- [PROBLEM DETAILS] Copy out, word for word, the text read from every one of the rows below, leaving the pictures out.
Content starts
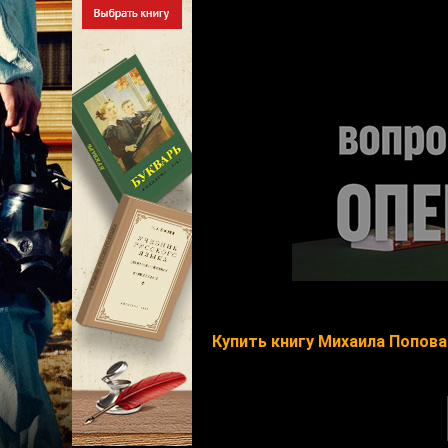
Купить книгу Михаила Попова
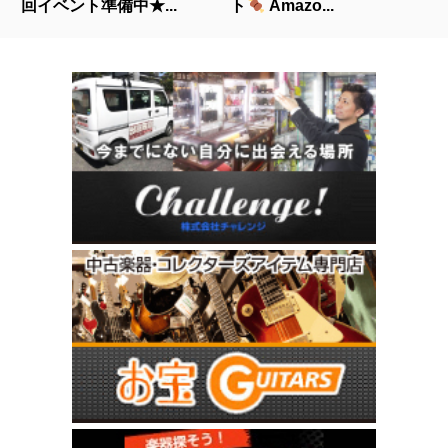
回イベント準備中★...
ト
Amazo...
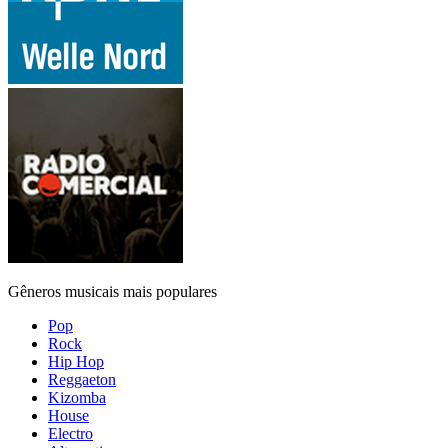
Gêneros musicais mais populares
Pop
Rock
Hip Hop
Reggaeton
Kizomba
House
Electro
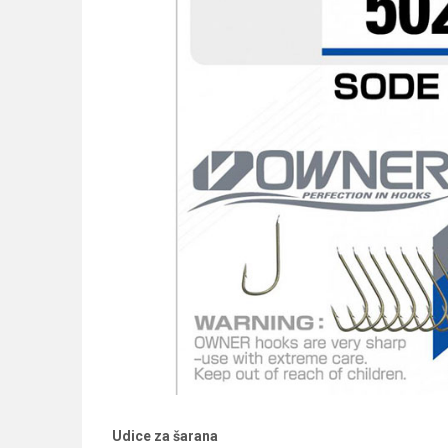
Udice za šarana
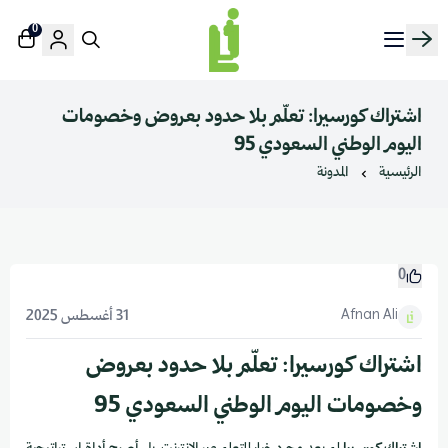
0
منصة لينك إن | Linkin.sa
اشتراك كورسيرا: تعلّم بلا حدود بعروض وخصومات
اليوم الوطني السعودي 95
الرئيسية
المدونة
0
Afnan Ali
31 أغسطس 2025
اشتراك كورسيرا: تعلّم بلا حدود بعروض
وخصومات اليوم الوطني السعودي 95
Content ends
- [ANSWER SPACE]
Купить книгу Михаила Попова
回イベント準備中★...
ト
Amazo...
Gêneros musicais mais populares
Pop
Rock
Hip Hop
Reggaeton
Kizomba
House
Electro
Udice za šarana
0
منصة لينك إن | Linkin.sa
اشتراك كورسيرا: تعلّم بلا حدود بعروض وخصومات
اليوم الوطني السعودي 95
الرئيسية
المدونة
0
Afnan Ali
31 أغسطس 2025
اشتراك كورسيرا: تعلّم بلا حدود بعروض
وخصومات اليوم الوطني السعودي 95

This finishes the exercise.